Overview
Risk aversion has flooded back through markets. This is taking hold in gains for the Japanese yen and a drop back in US bond yields (as bonds are bought once more). The interesting feature of this is that it also may induce some near-term profit-taking on the US dollar. Equity markets have fallen back sharply too and are approaching key levels. Manufacturing PMIs and inflation for both the Eurozone and US will be key for reaction as the session develops.
Today’s news
- Main drivers: Risk aversion taking hold; US Congress passes short term bill to fund US Government; PMIs and inflation data key today
- Market Sentiment increasingly negative: a whole raft of reasons why markets are risk negative. Concerns over global energy shortages, especially in China and Europe. Concerns over slowing economic growth and rising inflation. Also political wranglings in US Congress over government funding and infrastructure spending. This all adds up to increased investor flows back into safe havens such as US bonds (yields lower) and the Japanese yen.
- US Congress stop-gap to fund the government: Congress agreed on a short-term funding bill lasting just a couple of months (up to 3rd December) to prevent a US Government shutdown. However, the arguments over longer-term funding continue.
- PMIs and Inflation watched: With growth and inflation fears front and center, today’s Manufacturing PMIs for major economies will be a trigger for markets.
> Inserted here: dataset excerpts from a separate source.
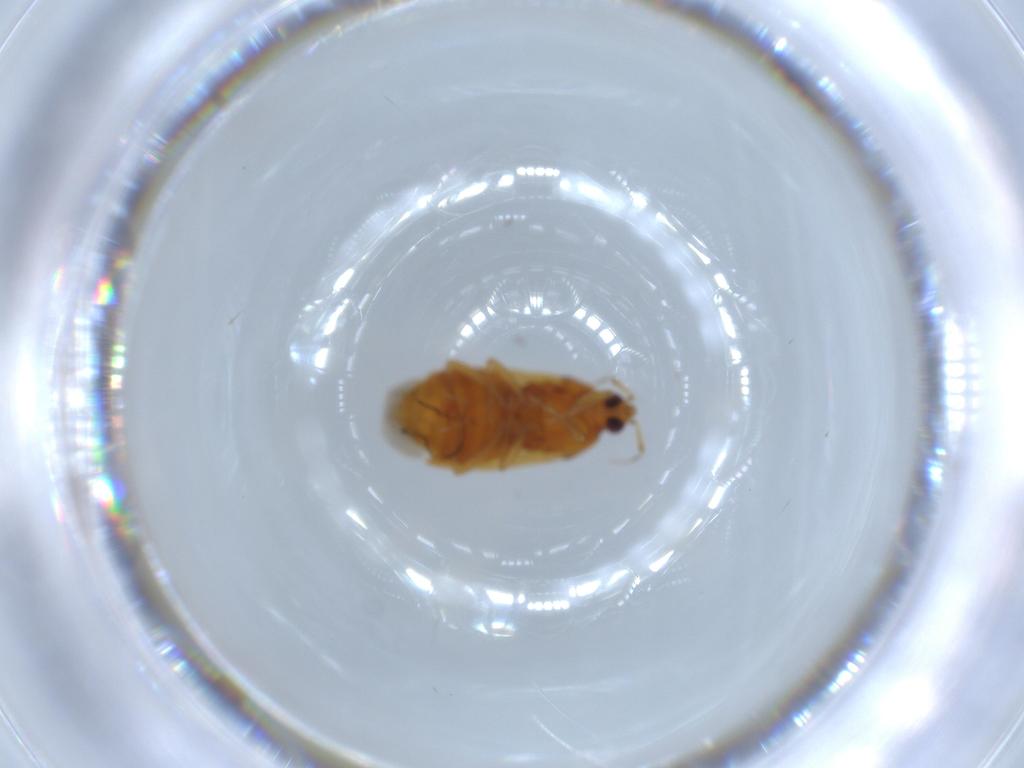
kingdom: Animalia
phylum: Arthropoda
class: Insecta
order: Hemiptera
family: Anthocoridae
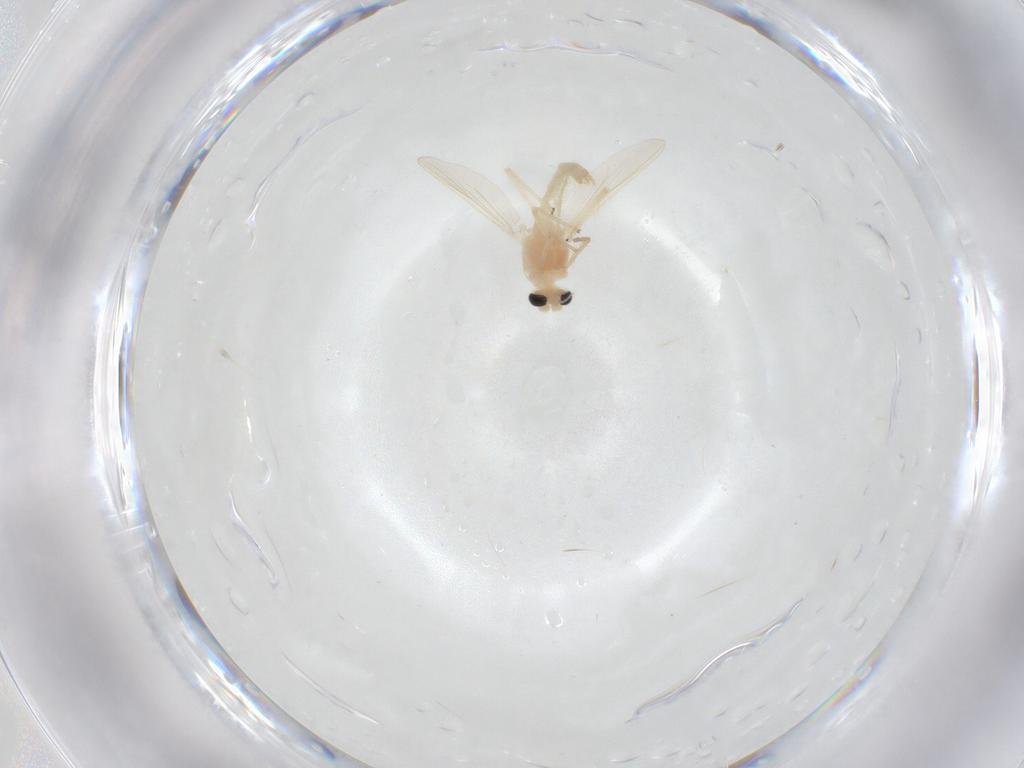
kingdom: Animalia
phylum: Arthropoda
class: Insecta
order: Diptera
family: Chironomidae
Also, Eurozone and US inflation data will be key.
- Central bank speakers: None due today
- Data watch: Eurozone HICP inflation at 0900GMT is expected to increase to +1.9% core and 3.3% headline. US Core PCE inflation at 1230GMT is expected to grow by +0.2% on the month of August, which would continue the plateauing.
Markets Outlook
- Broad outlook: USD starting to lose upward momentum and could be set for a near-term pullback. Flows into safe havens are preferred for now.
- Forex: EUR/USD looks long-term bearish towards 1.1300/1.1450. However, an oversold technical rally may be seen near term. A move above 1.1610 opens the 1.1665/1.1700 key resistance area. GBP/USD also looks bearish but is consolidating for now. Resistance at 1.3520. We prefer to sell into strength with the risk of a near-term technical rally. USD/JPY threatens to continue near term unwind into 110.60/110.80.
- Commodities: Gold with a sharp oversold technical rally into resistance around $1760. A drift back below $1745/$1750 would suggest renewing downside. Above $1765 opens $1790. We prefer selling into strength but are neutral for now whilst we wait for the next signal. Silver has unwound into the near-term “sell zone” of resistance around $22.00. There is room for the unwind to hit $22.75 but we are now looking for renewing sell signals. Support now at $21.40. Brent Crude oil consolidating in recent sessions. This still has the potential to unwind towards $76.40/$77.10 support. We are neutral for now.
- Indices: Selling pressure is still a factor even as European markets look to rebound early today. S&P 500 futures are into a hugely important band of support 4223/4295. A breakdown would imply a new bearish medium-term trend formation. A rally back above 4388 is needed to improve. DAX a series of lower highs threatens, but once more the medium-term support band around 14,800/15,000 is holding. Above resistance at 15,468 to improve. FTSE 100 is still the most stable index for technical outlook. Trading between support around 7000 and resistance at 7150.